Global reliance on fossil fuels has led to twin health crises: climate change and air pollution. Children, infants, and fetuses are especially vulnerable for an array biological and behavioral reasons. For example, children breathe at a faster rate than adults, increasing their exposure to dangerous air pollutants. Kids also spend more time outdoors, putting them at increased risk to adverse health impacts from extreme heat, air pollution, and allergens. Floods and other natural disasters can also lead to mental health disorders in kids. Although all children face the threat of climate change- and air-pollution-related health impacts, those from socially and economically disadvantaged backgrounds are at greatest risk.

In this episode, we hear from Kari Nadeau, M.D., Ph.D., a pediatrician and environmental health researcher at Stanford University.
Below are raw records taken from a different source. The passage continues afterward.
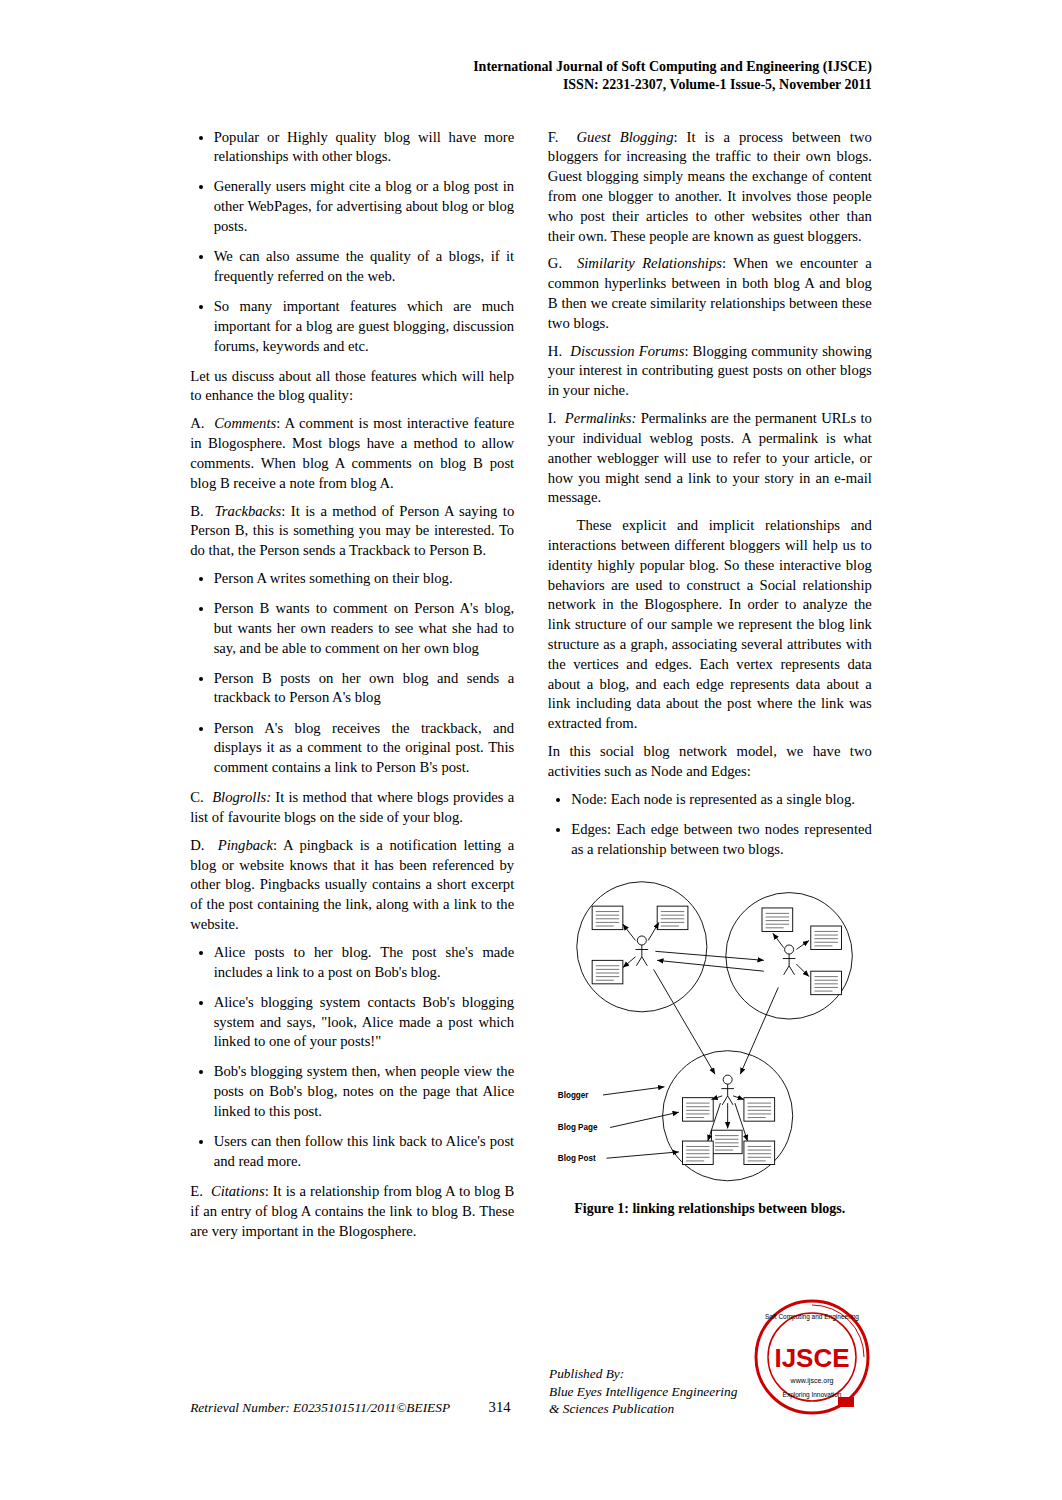International Journal of Soft Computing and Engineering (IJSCE)
ISSN: 2231-2307, Volume-1 Issue-5, November 2011
Popular or Highly quality blog will have more relationships with other blogs.
Generally users might cite a blog or a blog post in other WebPages, for advertising about blog or blog posts.
We can also assume the quality of a blogs, if it frequently referred on the web.
So many important features which are much important for a blog are guest blogging, discussion forums, keywords and etc.
Let us discuss about all those features which will help to enhance the blog quality:
A. Comments: A comment is most interactive feature in Blogosphere. Most blogs have a method to allow comments. When blog A comments on blog B post blog B receive a note from blog A.
B. Trackbacks: It is a method of Person A saying to Person B, this is something you may be interested. To do that, the Person sends a Trackback to Person B.
Person A writes something on their blog.
Person B wants to comment on Person A's blog, but wants her own readers to see what she had to say, and be able to comment on her own blog
Person B posts on her own blog and sends a trackback to Person A's blog
Person A's blog receives the trackback, and displays it as a comment to the original post. This comment contains a link to Person B's post.
C. Blogrolls: It is method that where blogs provides a list of favourite blogs on the side of your blog.
D. Pingback: A pingback is a notification letting a blog or website knows that it has been referenced by other blog. Pingbacks usually contains a short excerpt of the post containing the link, along with a link to the website.
Alice posts to her blog. The post she's made includes a link to a post on Bob's blog.
Alice's blogging system contacts Bob's blogging system and says, "look, Alice made a post which linked to one of your posts!"
Bob's blogging system then, when people view the posts on Bob's blog, notes on the page that Alice linked to this post.
Users can then follow this link back to Alice's post and read more.
E. Citations: It is a relationship from blog A to blog B if an entry of blog A contains the link to blog B. These are very important in the Blogosphere.
F. Guest Blogging: It is a process between two bloggers for increasing the traffic to their own blogs. Guest blogging simply means the exchange of content from one blogger to another. It involves those people who post their articles to other websites other than their own. These people are known as guest bloggers.
G. Similarity Relationships: When we encounter a common hyperlinks between in both blog A and blog B then we create similarity relationships between these two blogs.
H. Discussion Forums: Blogging community showing your interest in contributing guest posts on other blogs in your niche.
I. Permalinks: Permalinks are the permanent URLs to your individual weblog posts. A permalink is what another weblogger will use to refer to your article, or how you might send a link to your story in an e-mail message.
These explicit and implicit relationships and interactions between different bloggers will help us to identity highly popular blog. So these interactive blog behaviors are used to construct a Social relationship network in the Blogosphere. In order to analyze the link structure of our sample we represent the blog link structure as a graph, associating several attributes with the vertices and edges. Each vertex represents data about a blog, and each edge represents data about a link including data about the post where the link was extracted from.
In this social blog network model, we have two activities such as Node and Edges:
Node: Each node is represented as a single blog.
Edges: Each edge between two nodes represented as a relationship between two blogs.
Blogger Blog Page Blog Post
Figure 1: linking relationships between blogs.
Retrieval Number: E0235101511/2011©BEIESP
314
Published By:
Blue Eyes Intelligence Engineering
& Sciences Publication
IJSCE www.ijsce.org Exploring Innovation Soft Computing and Engineering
Nadeau is co-author of a review article appearing in the New England Journal of Medicine, which examines how climate change and air pollution affect children’s health, and what pediatricians can do to better protect their patients.

Interviewee:

Kari Nadeau, M.D., Ph.D.

Kari Nadeau, M.D., Ph.D., is a physician and an endowed professor at Stanford University specializing in adult and pediatric allergies, asthma, and immunology. Her roles include director of the Sean N. Parker Center for Allergy and Asthma Research; section chief in asthma and allergy in the Pulmonary, Allergy and Critical Care Division; and senior director of clinical research for the Division of Hospital Medicine. As an environmental health researcher, Nadeau studies how air pollution, climate change, and wildfires affect health, particularly in underserved areas, with the aim of informing better prevention and treatment strategies.